From: Andrew Cooper <andrew.cooper3@citrix.com>
To: Xen-devel <xen-devel@lists.xenproject.org>
Cc: "Andrew Cooper" <andrew.cooper3@citrix.com>,
"Marek Marczykowski-Górecki" <marmarek@invisiblethingslab.com>,
"Jan Beulich" <JBeulich@suse.com>,
"Roger Pau Monné" <roger.pau@citrix.com>
Subject: [PATCH v2] x86/tsx: Cope with RTM_ALWAYS_ABORT vs RTM mismatch
Date: Fri, 5 Apr 2024 14:07:22 +0100 [thread overview]
Message-ID: <20240405130722.2891221-1-andrew.cooper3@citrix.com> (raw)

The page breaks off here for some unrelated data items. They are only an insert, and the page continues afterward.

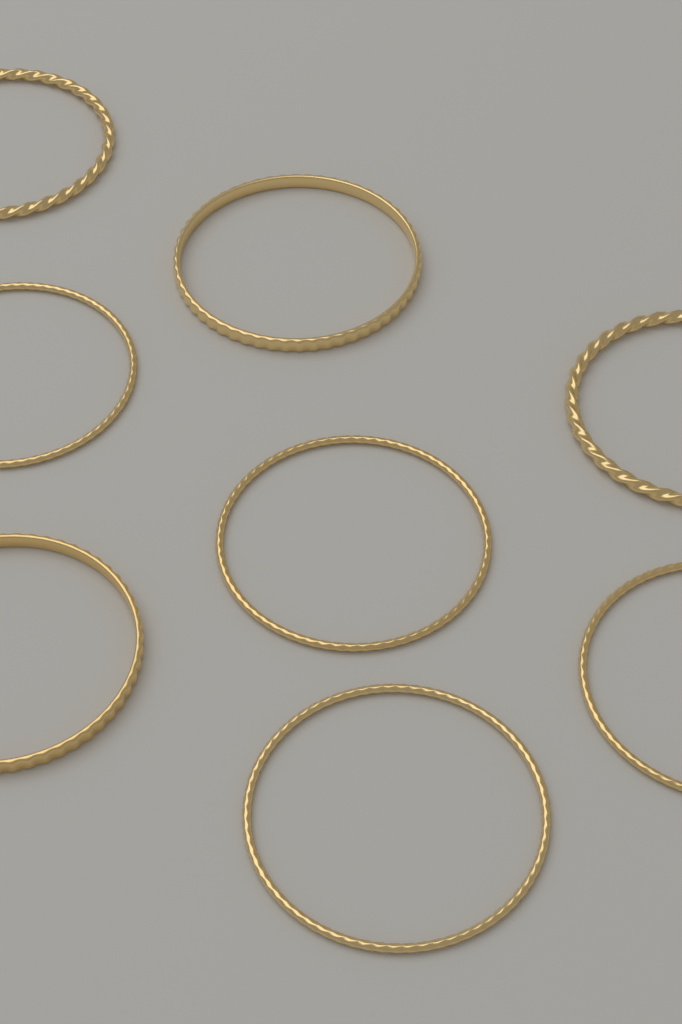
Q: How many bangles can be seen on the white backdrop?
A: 8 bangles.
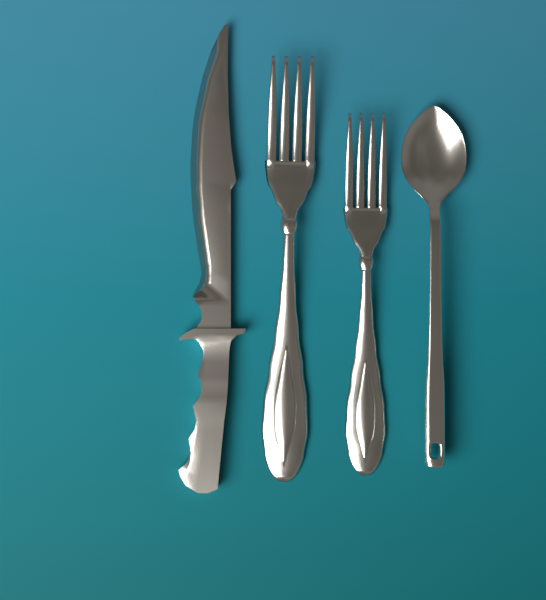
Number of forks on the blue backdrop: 2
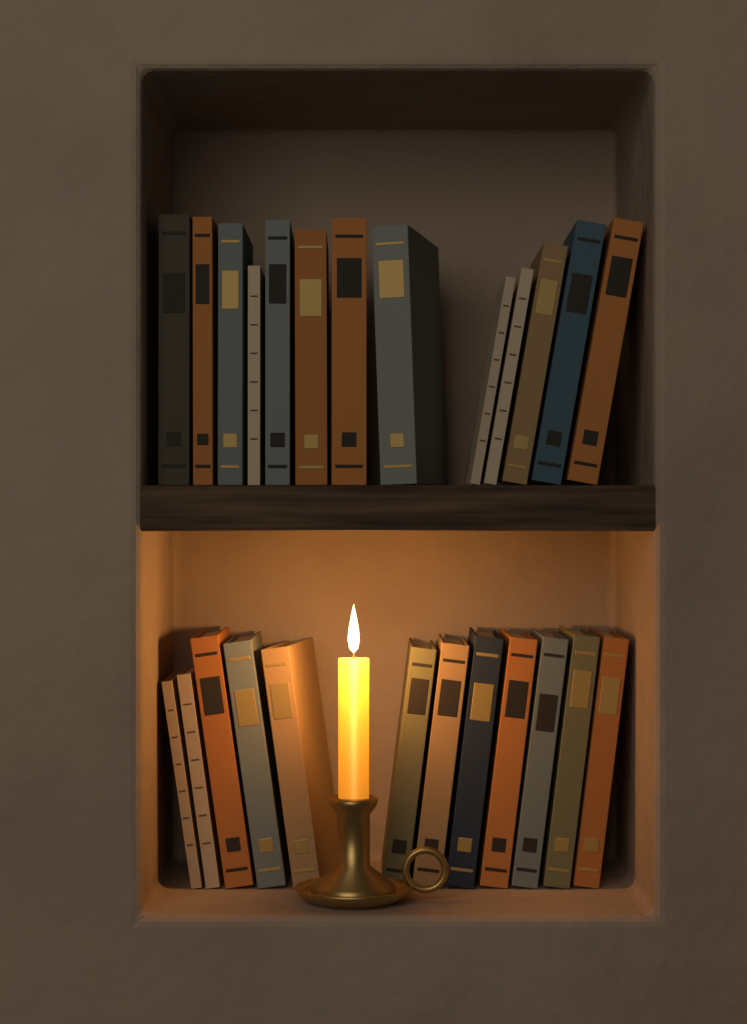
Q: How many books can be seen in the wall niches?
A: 25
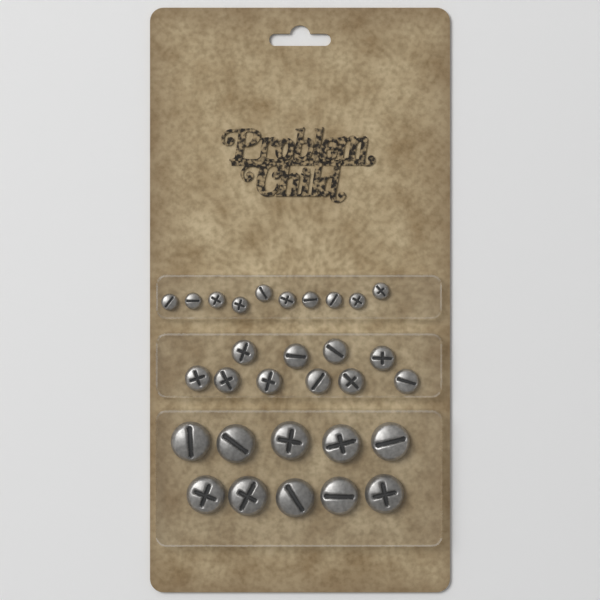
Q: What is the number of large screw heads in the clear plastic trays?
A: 10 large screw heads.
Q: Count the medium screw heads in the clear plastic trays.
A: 10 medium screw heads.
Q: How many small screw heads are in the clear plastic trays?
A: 10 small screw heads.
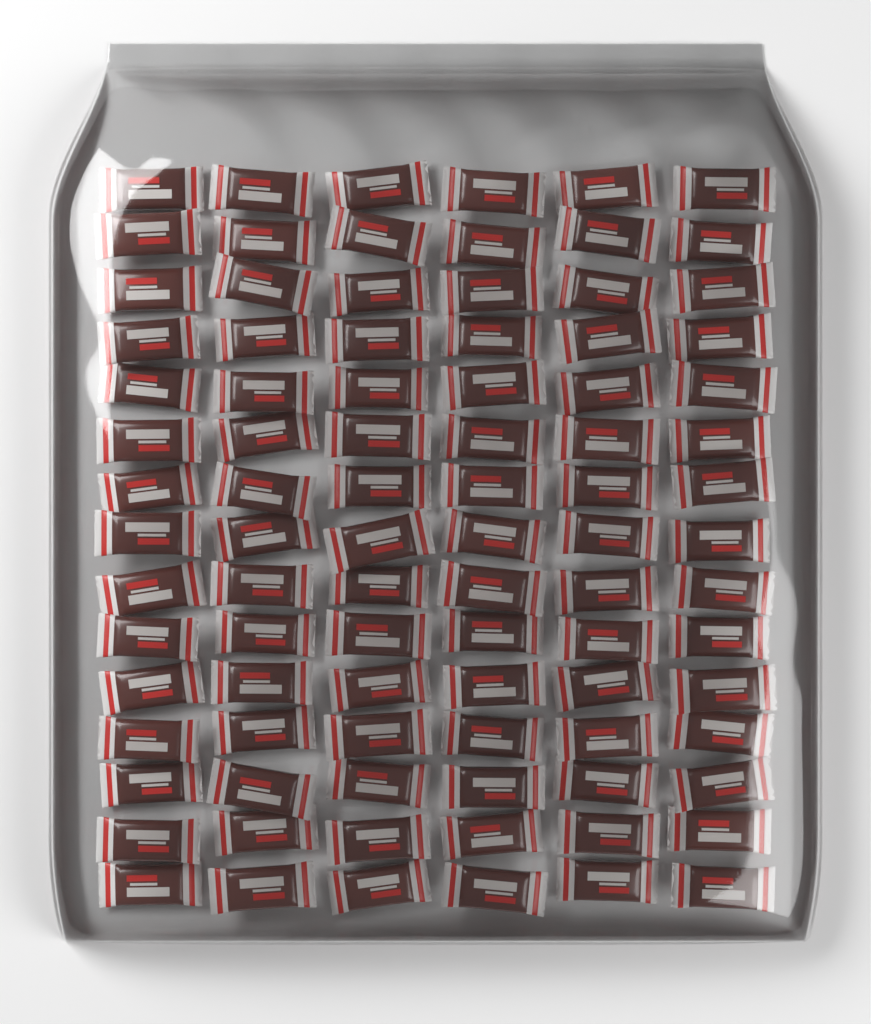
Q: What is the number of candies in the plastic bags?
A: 90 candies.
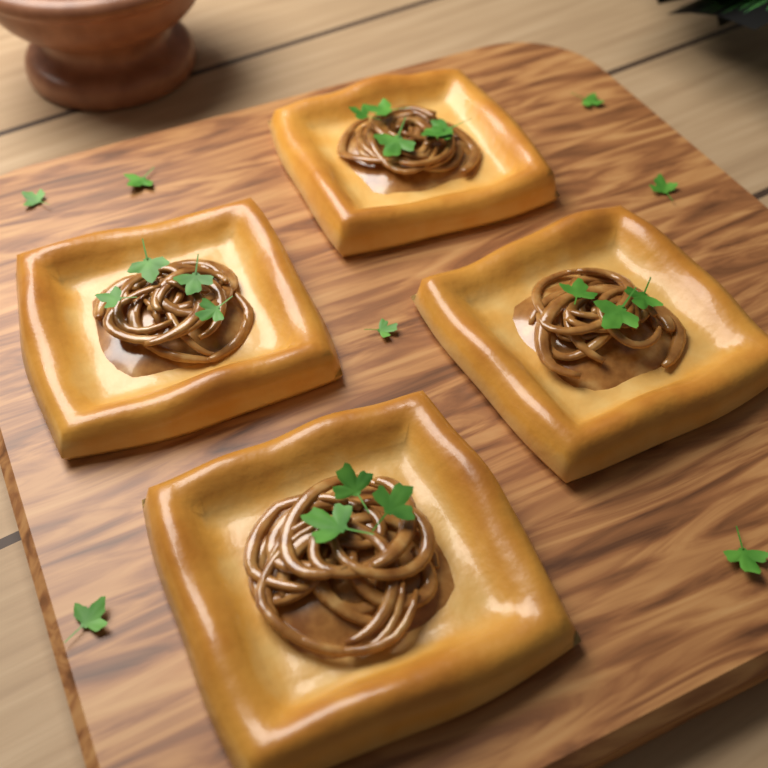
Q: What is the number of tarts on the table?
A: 4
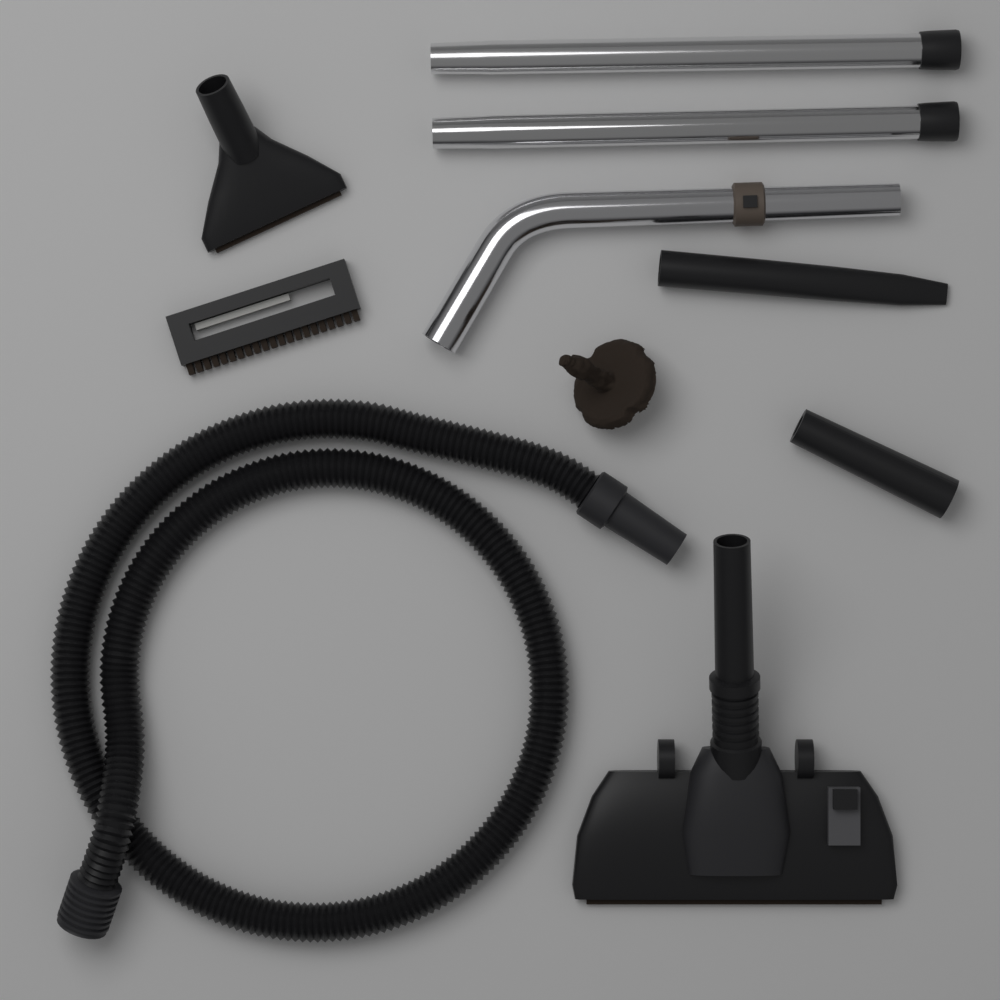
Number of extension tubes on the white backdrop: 2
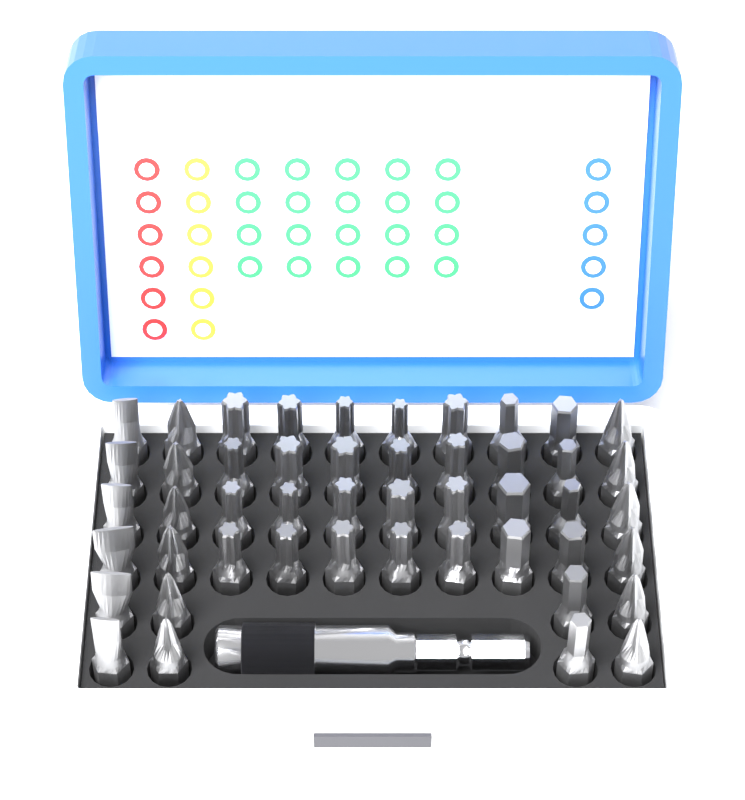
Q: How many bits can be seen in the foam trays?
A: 48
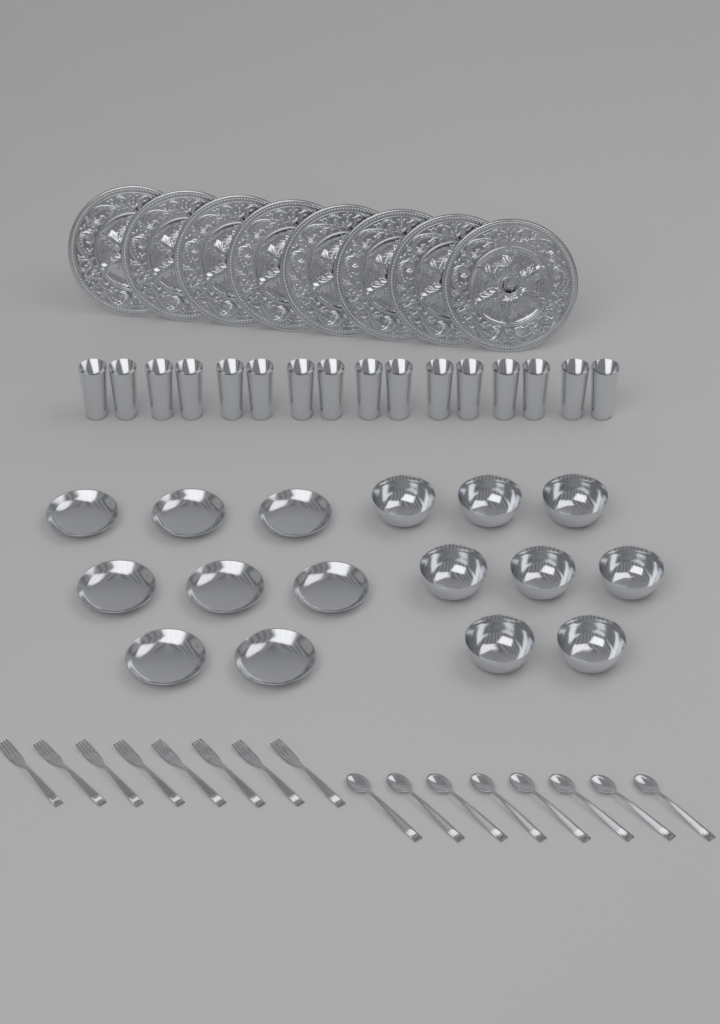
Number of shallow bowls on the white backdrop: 8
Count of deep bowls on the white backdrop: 8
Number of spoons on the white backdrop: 8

In-Reply-To: <Zg1stUacaDBkyDOn@mail-itl>
It turns out there is something wonky on some but not all CPUs with
MSR_TSX_FORCE_ABORT. The presence of RTM_ALWAYS_ABORT causes Xen to think
it's safe to offer HLE/RTM to guests, but in this case, XBEGIN instructions
genuinely #UD.
Spot this case and try to back out as cleanly as we can.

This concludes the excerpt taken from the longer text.